• [WORK TASK] If an entry contains a picture, leave the picture out and reproduce everything else in the records below exactly.
▽
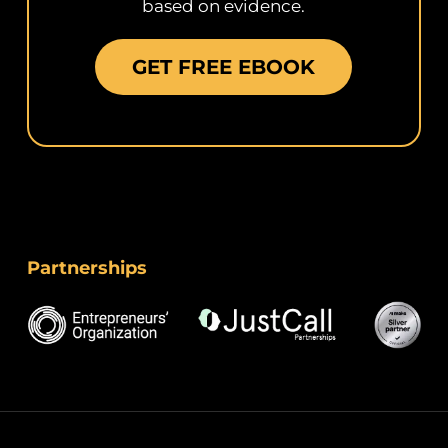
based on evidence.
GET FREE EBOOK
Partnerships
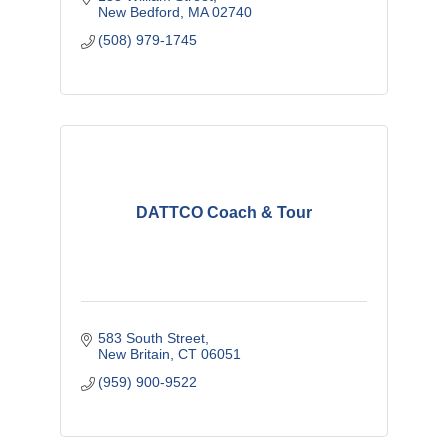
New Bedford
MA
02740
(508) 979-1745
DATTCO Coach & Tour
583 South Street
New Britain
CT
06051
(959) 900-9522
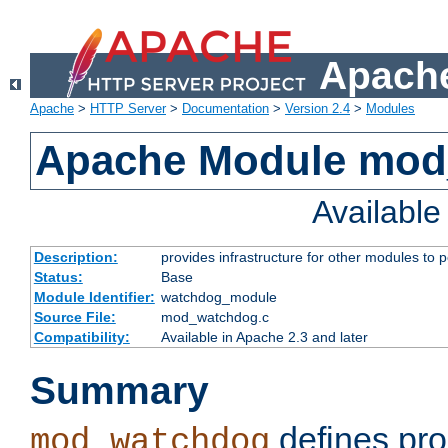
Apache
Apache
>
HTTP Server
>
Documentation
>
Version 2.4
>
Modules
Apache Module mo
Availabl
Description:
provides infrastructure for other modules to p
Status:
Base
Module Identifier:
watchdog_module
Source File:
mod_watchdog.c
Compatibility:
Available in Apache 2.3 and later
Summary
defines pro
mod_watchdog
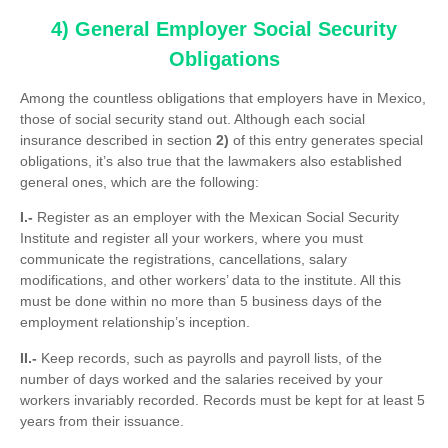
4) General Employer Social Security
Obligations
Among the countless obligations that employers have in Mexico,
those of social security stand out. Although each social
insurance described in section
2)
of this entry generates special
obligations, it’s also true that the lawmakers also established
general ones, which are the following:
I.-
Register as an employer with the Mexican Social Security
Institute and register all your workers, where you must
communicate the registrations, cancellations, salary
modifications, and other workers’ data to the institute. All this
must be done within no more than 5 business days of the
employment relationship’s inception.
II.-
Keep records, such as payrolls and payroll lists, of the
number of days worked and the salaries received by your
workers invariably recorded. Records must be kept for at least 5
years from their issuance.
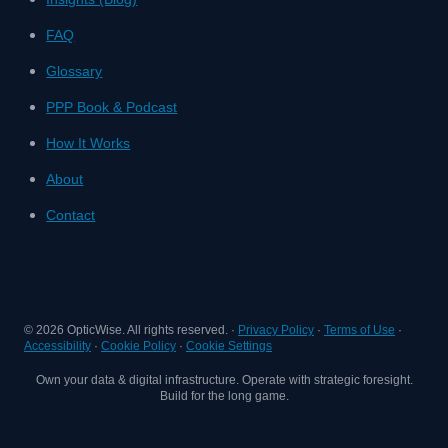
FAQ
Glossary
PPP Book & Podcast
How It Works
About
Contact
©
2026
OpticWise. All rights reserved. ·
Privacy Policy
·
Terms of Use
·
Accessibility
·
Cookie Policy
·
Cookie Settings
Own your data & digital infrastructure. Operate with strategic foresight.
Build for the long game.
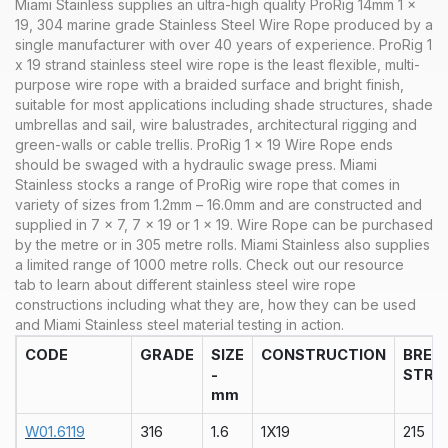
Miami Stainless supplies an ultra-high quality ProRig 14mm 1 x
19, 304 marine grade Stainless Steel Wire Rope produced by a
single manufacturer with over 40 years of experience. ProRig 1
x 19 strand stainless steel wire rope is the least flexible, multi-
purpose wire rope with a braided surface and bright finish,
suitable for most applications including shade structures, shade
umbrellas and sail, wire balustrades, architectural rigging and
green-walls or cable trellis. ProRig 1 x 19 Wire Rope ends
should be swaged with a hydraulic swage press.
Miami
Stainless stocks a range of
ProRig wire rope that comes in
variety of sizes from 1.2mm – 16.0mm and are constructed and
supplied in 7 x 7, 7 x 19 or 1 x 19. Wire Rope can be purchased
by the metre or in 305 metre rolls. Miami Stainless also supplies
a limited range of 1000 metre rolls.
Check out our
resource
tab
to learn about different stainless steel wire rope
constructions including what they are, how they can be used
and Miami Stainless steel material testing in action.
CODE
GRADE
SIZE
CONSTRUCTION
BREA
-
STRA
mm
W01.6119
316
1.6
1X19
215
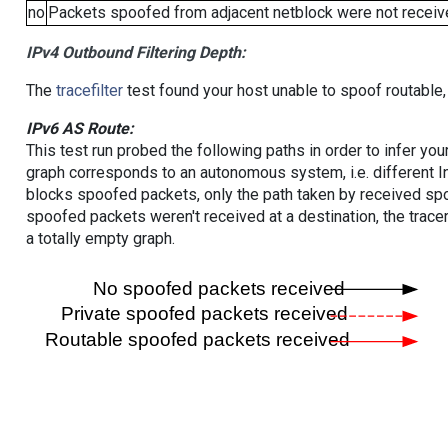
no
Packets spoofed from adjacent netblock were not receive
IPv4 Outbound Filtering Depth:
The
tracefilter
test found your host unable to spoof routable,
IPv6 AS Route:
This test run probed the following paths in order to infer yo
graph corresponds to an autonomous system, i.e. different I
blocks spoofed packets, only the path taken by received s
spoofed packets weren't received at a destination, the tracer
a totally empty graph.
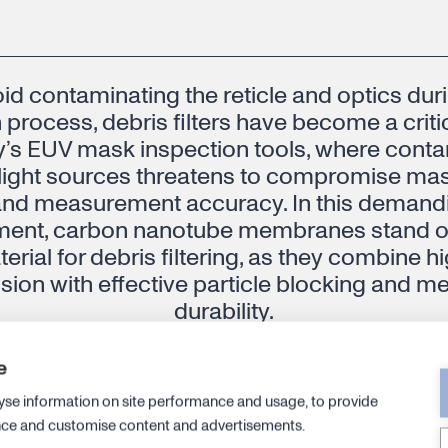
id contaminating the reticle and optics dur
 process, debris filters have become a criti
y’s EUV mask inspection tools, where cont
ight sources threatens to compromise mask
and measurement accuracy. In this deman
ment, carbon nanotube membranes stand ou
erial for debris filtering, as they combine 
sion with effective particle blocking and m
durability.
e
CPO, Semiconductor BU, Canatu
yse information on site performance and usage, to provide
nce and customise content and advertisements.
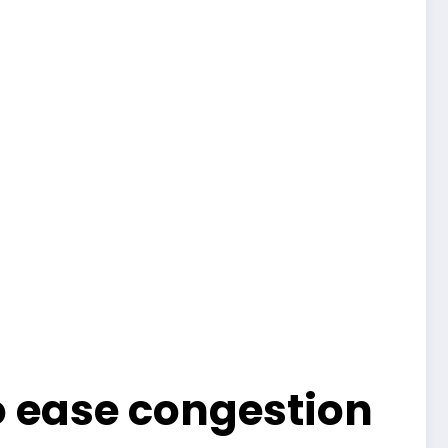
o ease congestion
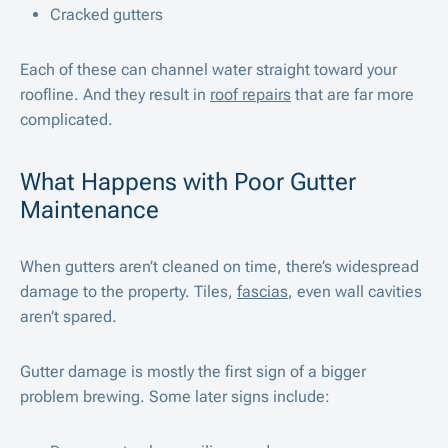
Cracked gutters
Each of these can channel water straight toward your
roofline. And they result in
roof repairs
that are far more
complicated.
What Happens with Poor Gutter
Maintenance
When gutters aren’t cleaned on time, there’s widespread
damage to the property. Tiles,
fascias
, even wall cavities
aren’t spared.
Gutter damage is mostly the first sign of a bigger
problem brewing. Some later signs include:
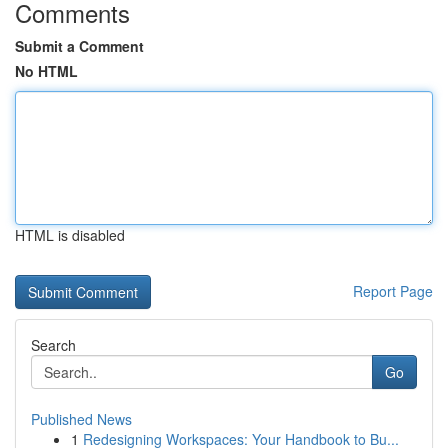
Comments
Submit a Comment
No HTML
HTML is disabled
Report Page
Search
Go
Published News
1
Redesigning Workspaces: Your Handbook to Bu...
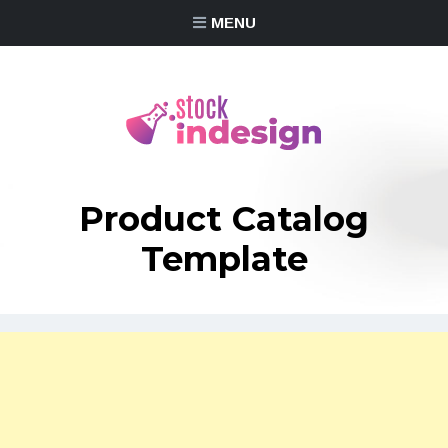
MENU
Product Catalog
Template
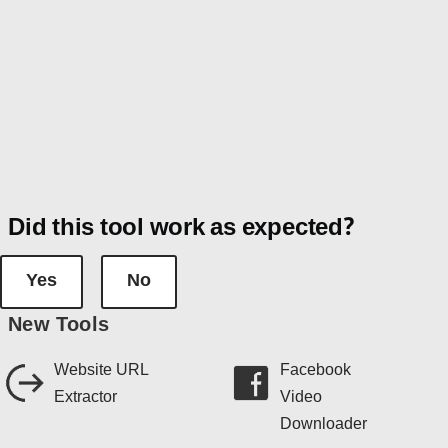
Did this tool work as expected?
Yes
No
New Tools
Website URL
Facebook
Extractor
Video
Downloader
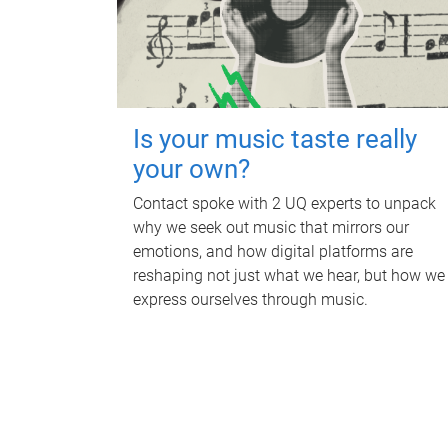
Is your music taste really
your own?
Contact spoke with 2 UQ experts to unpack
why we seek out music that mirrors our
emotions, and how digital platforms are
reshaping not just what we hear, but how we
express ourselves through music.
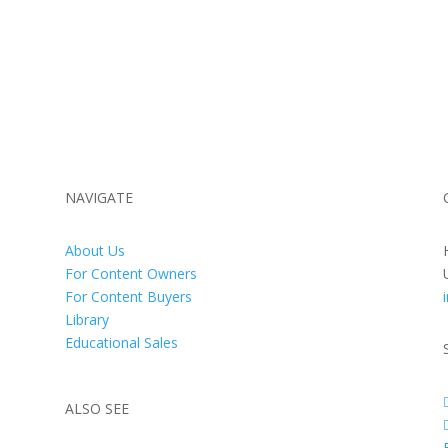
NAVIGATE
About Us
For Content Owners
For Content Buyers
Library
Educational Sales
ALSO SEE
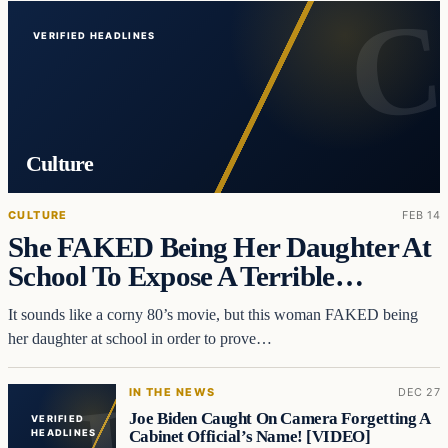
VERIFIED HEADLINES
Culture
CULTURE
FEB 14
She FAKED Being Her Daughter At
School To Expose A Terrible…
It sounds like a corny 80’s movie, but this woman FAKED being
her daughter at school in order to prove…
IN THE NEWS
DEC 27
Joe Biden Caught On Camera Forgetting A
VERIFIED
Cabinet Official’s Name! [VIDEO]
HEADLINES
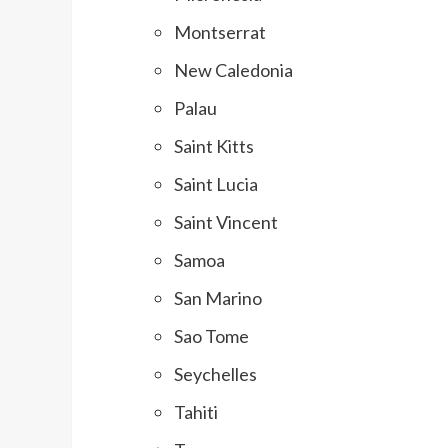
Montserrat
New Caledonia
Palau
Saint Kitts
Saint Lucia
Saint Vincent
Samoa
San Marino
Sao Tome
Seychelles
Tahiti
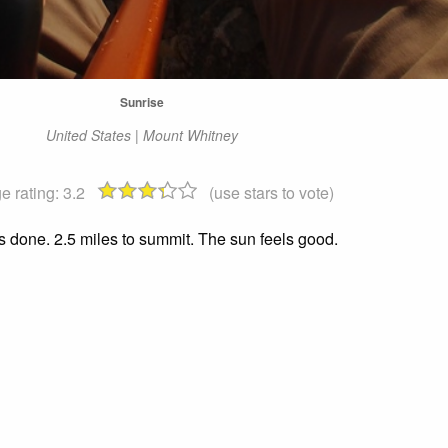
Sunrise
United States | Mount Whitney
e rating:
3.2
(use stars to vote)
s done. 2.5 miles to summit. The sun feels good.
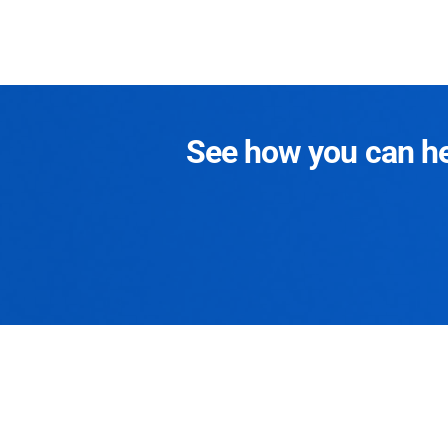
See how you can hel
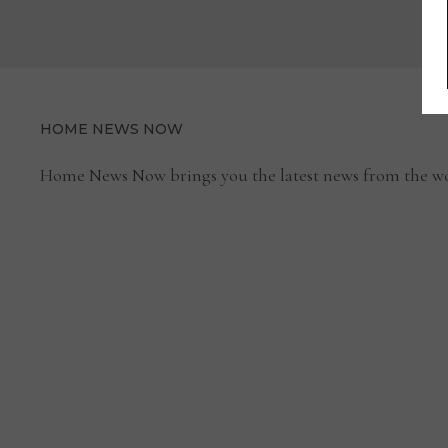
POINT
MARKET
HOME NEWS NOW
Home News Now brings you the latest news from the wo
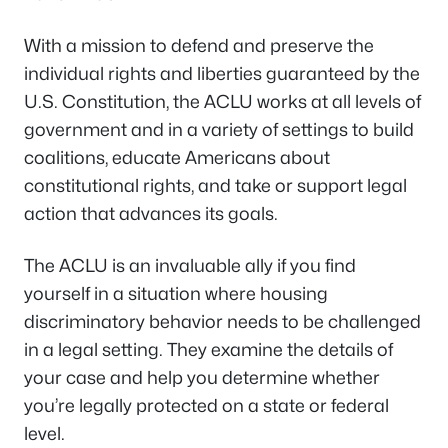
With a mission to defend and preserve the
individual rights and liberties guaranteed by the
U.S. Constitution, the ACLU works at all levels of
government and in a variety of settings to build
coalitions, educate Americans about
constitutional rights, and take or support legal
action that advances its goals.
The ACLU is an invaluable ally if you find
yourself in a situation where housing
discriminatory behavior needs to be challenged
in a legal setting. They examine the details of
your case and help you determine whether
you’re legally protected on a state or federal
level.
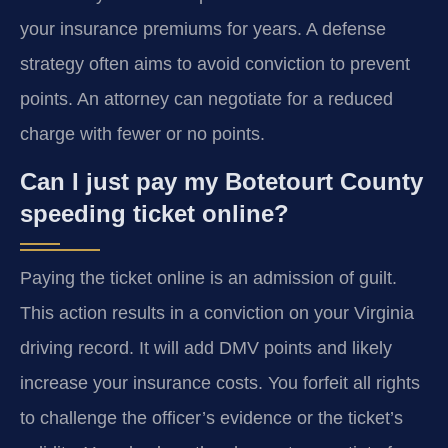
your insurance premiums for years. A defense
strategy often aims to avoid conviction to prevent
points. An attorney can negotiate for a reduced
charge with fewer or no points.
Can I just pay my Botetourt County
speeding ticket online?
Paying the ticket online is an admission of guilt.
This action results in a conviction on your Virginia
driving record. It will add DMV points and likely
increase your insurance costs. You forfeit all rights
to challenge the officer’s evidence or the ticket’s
△
• [YOUR RESPONSE]
based on evidence.
GET FREE EBOOK
Partnerships
New Bedford
MA
02740
(508) 979-1745
DATTCO Coach & Tour
583 South Street
New Britain
CT
06051
(959) 900-9522
Apache
Apache
>
HTTP Server
>
Documentation
>
Version 2.4
>
Modules
Apache Module mo
Availabl
Description:
provides infrastructure for other modules to p
Status:
Base
Module Identifier:
watchdog_module
Source File:
mod_watchdog.c
Compatibility:
Available in Apache 2.3 and later
Summary
defines pro
mod_watchdog
4) General Employer Social Security
Obligations
Among the countless obligations that employers have in Mexico,
those of social security stand out. Although each social
insurance described in section
2)
of this entry generates special
obligations, it’s also true that the lawmakers also established
general ones, which are the following:
I.-
Register as an employer with the Mexican Social Security
Institute and register all your workers, where you must
communicate the registrations, cancellations, salary
modifications, and other workers’ data to the institute. All this
must be done within no more than 5 business days of the
employment relationship’s inception.
II.-
Keep records, such as payrolls and payroll lists, of the
number of days worked and the salaries received by your
workers invariably recorded. Records must be kept for at least 5
years from their issuance.
FAQ
Glossary
PPP Book & Podcast
How It Works
About
Contact
©
2026
OpticWise. All rights reserved. ·
Privacy Policy
·
Terms of Use
·
Accessibility
·
Cookie Policy
·
Cookie Settings
Own your data & digital infrastructure. Operate with strategic foresight.
Build for the long game.
Miami Stainless supplies an ultra-high quality ProRig 14mm 1 x
19, 304 marine grade Stainless Steel Wire Rope produced by a
single manufacturer with over 40 years of experience. ProRig 1
x 19 strand stainless steel wire rope is the least flexible, multi-
purpose wire rope with a braided surface and bright finish,
suitable for most applications including shade structures, shade
umbrellas and sail, wire balustrades, architectural rigging and
green-walls or cable trellis. ProRig 1 x 19 Wire Rope ends
should be swaged with a hydraulic swage press.
Miami
Stainless stocks a range of
ProRig wire rope that comes in
variety of sizes from 1.2mm – 16.0mm and are constructed and
supplied in 7 x 7, 7 x 19 or 1 x 19. Wire Rope can be purchased
by the metre or in 305 metre rolls. Miami Stainless also supplies
a limited range of 1000 metre rolls.
Check out our
resource
tab
to learn about different stainless steel wire rope
constructions including what they are, how they can be used
and Miami Stainless steel material testing in action.
CODE
GRADE
SIZE
CONSTRUCTION
BREA
-
STRA
mm
W01.6119
316
1.6
1X19
215
no
Packets spoofed from adjacent netblock were not receive
IPv4 Outbound Filtering Depth:
The
tracefilter
test found your host unable to spoof routable,
IPv6 AS Route:
This test run probed the following paths in order to infer yo
graph corresponds to an autonomous system, i.e. different I
blocks spoofed packets, only the path taken by received s
spoofed packets weren't received at a destination, the tracer
a totally empty graph.
id contaminating the reticle and optics dur
 process, debris filters have become a criti
y’s EUV mask inspection tools, where cont
ight sources threatens to compromise mask
and measurement accuracy. In this deman
ment, carbon nanotube membranes stand ou
erial for debris filtering, as they combine 
sion with effective particle blocking and m
durability.
e
CPO, Semiconductor BU, Canatu
yse information on site performance and usage, to provide
nce and customise content and advertisements.
o ease congestion
Cracked gutters
Each of these can channel water straight toward your
roofline. And they result in
roof repairs
that are far more
complicated.
What Happens with Poor Gutter
Maintenance
When gutters aren’t cleaned on time, there’s widespread
damage to the property. Tiles,
fascias
, even wall cavities
aren’t spared.
Gutter damage is mostly the first sign of a bigger
problem brewing. Some later signs include:
Comments
Submit a Comment
No HTML
HTML is disabled
Report Page
Search
Go
Published News
1
Redesigning Workspaces: Your Handbook to Bu...
MENU
Product Catalog
Template
Did this tool work as expected?
Yes
No
New Tools
Website URL
Facebook
Extractor
Video
Downloader
Is your music taste really
your own?
Contact spoke with 2 UQ experts to unpack
why we seek out music that mirrors our
emotions, and how digital platforms are
reshaping not just what we hear, but how we
express ourselves through music.
NAVIGATE
About Us
For Content Owners
For Content Buyers
Library
Educational Sales
ALSO SEE
VERIFIED HEADLINES
Culture
CULTURE
FEB 14
She FAKED Being Her Daughter At
School To Expose A Terrible…
It sounds like a corny 80’s movie, but this woman FAKED being
her daughter at school in order to prove…
IN THE NEWS
DEC 27
Joe Biden Caught On Camera Forgetting A
VERIFIED
Cabinet Official’s Name! [VIDEO]
HEADLINES
Montserrat
New Caledonia
Palau
Saint Kitts
Saint Lucia
Saint Vincent
Samoa
San Marino
Sao Tome
Seychelles
Tahiti
Sunrise
United States | Mount Whitney
e rating:
3.2
(use stars to vote)
s done. 2.5 miles to summit. The sun feels good.
See how you can hel
POINT
MARKET
HOME NEWS NOW
Home News Now brings you the latest news from the wo
With a mission to defend and preserve the
individual rights and liberties guaranteed by the
U.S. Constitution, the ACLU works at all levels of
government and in a variety of settings to build
coalitions, educate Americans about
constitutional rights, and take or support legal
action that advances its goals.
The ACLU is an invaluable ally if you find
yourself in a situation where housing
discriminatory behavior needs to be challenged
in a legal setting. They examine the details of
your case and help you determine whether
you’re legally protected on a state or federal
level.
your insurance premiums for years. A defense
strategy often aims to avoid conviction to prevent
points. An attorney can negotiate for a reduced
charge with fewer or no points.
Can I just pay my Botetourt County
speeding ticket online?
Paying the ticket online is an admission of guilt.
This action results in a conviction on your Virginia
driving record. It will add DMV points and likely
increase your insurance costs. You forfeit all rights
to challenge the officer’s evidence or the ticket’s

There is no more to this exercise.